**What this task involves**. Using the Halloween wedding thread, explain in one to three sentences why the wedding will take place in a backyard.

**Text block**.
++++

# Halloween Wedding-Newbie



## Scaricatladi (Sep 27, 2010)

Hi all. I'm so glad I stumbled upon this website. My fiancee' and I are planning on a Halloween Wedding...actually Devils night. We are broke, so decided to have the wedding in our backyard. We are turning our house into a spooky, haunt. We are excited and have a lot to do. We have already started transforming our house. I am unable to work, so while my man is at work, I'm at home, going crazy with the paper mache. We have a few tricks up our sleeves, but I would love to hear ideas and tips from everyone.


----------



## fick209 (Aug 31, 2009)

Welcome to the forum, and congratulations on the upcoming wedding!


----------



## Haunted Bayou (Feb 16, 2007)

Welcome to HauntForum.

We love to make our own props. What are you working on right now?
I am not a paper mache person but we have several members who are great at it.


----------



## Evil Queen (Mar 8, 2008)




----------



## Frighteners Entertainment (Jan 24, 2006)

++++

**Listed records**.

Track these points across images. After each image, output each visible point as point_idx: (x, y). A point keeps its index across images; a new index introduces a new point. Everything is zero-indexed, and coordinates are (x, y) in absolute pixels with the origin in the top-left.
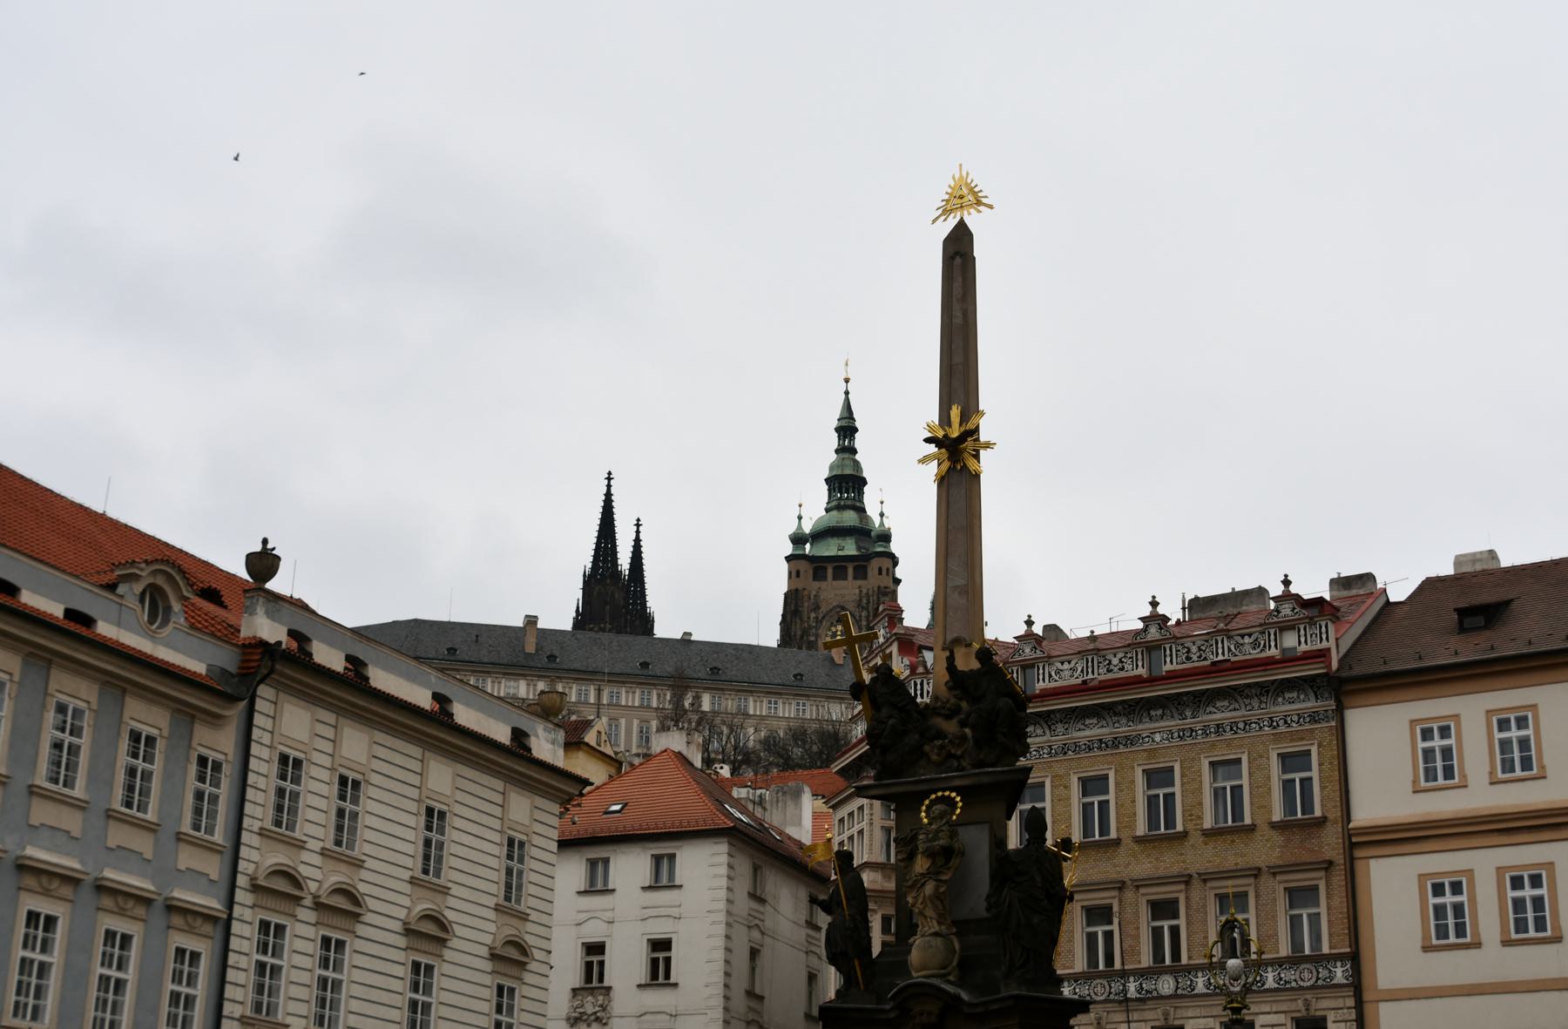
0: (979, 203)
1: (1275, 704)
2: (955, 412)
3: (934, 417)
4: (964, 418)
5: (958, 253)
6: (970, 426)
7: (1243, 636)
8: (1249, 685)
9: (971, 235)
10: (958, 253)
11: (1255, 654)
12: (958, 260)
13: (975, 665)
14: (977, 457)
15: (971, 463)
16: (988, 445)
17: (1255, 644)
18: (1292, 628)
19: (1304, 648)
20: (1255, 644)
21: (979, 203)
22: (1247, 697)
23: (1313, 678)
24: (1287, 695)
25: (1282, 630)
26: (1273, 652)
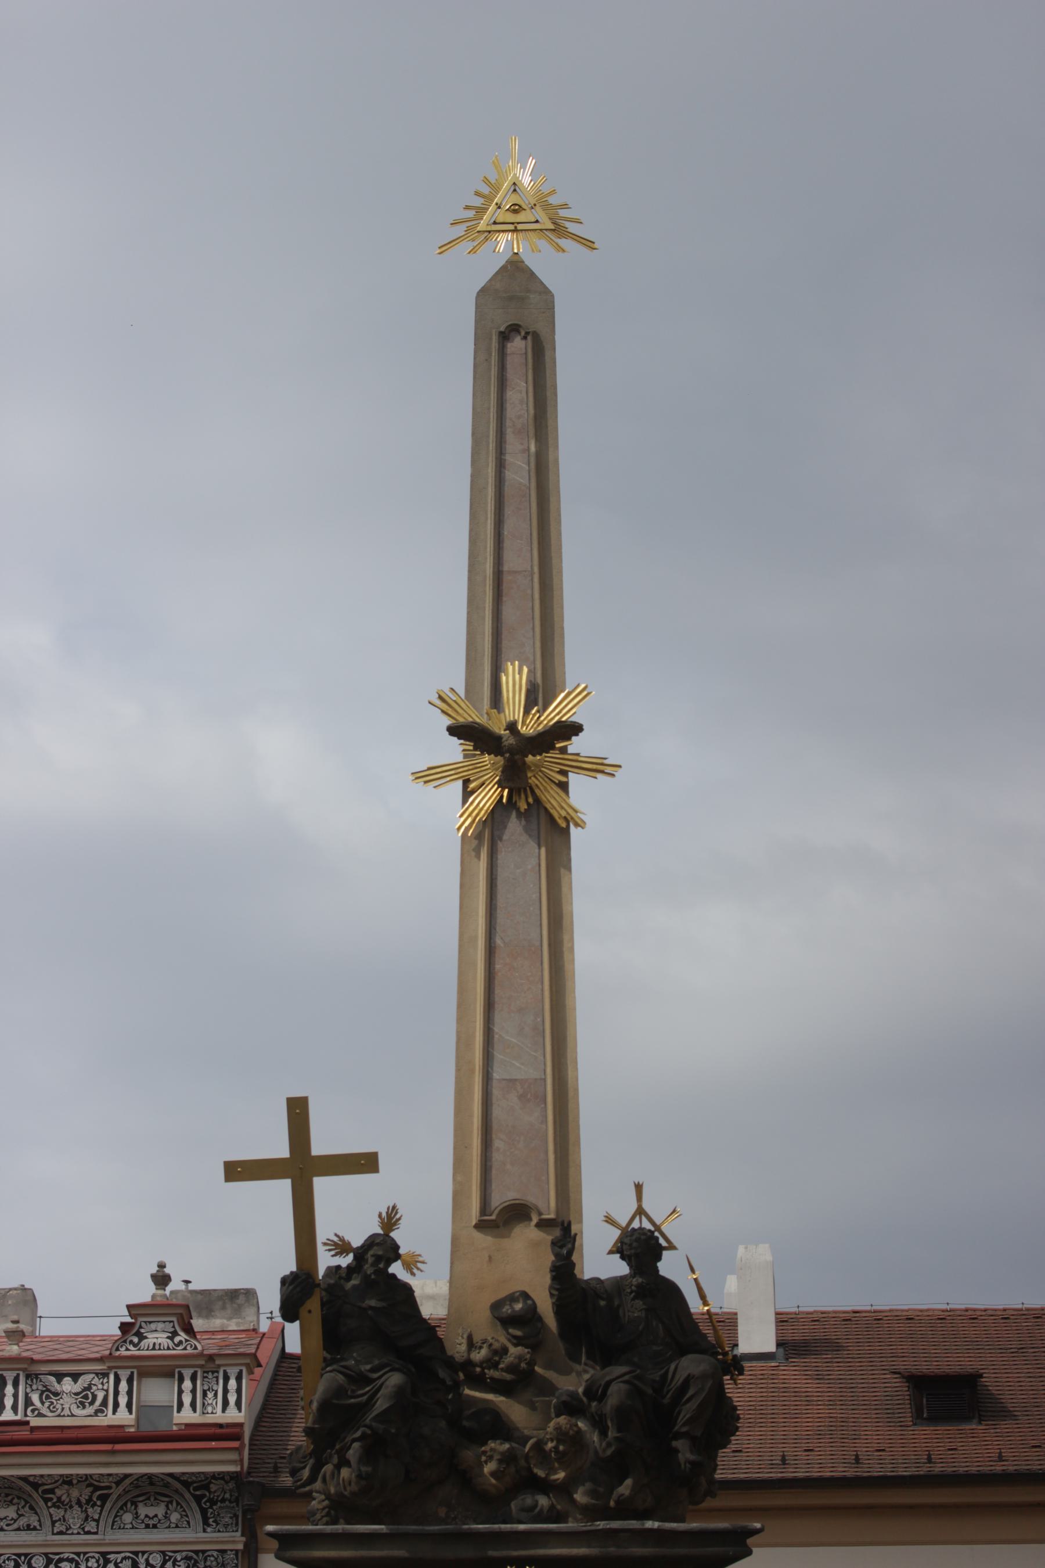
0: (559, 229)
1: (116, 1524)
2: (515, 680)
3: (455, 680)
4: (538, 695)
5: (515, 330)
6: (553, 714)
7: (59, 1377)
8: (67, 1481)
9: (546, 292)
10: (515, 330)
11: (83, 1417)
12: (517, 345)
13: (619, 1268)
14: (564, 787)
15: (551, 797)
16: (598, 768)
17: (85, 1397)
18: (170, 1375)
19: (187, 1416)
20: (85, 1397)
21: (559, 229)
22: (59, 1504)
23: (205, 1482)
24: (143, 1510)
25: (145, 1373)
26: (123, 1417)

++++

**Written solution**. The couple is broke, so they decided to hold the wedding in their own backyard.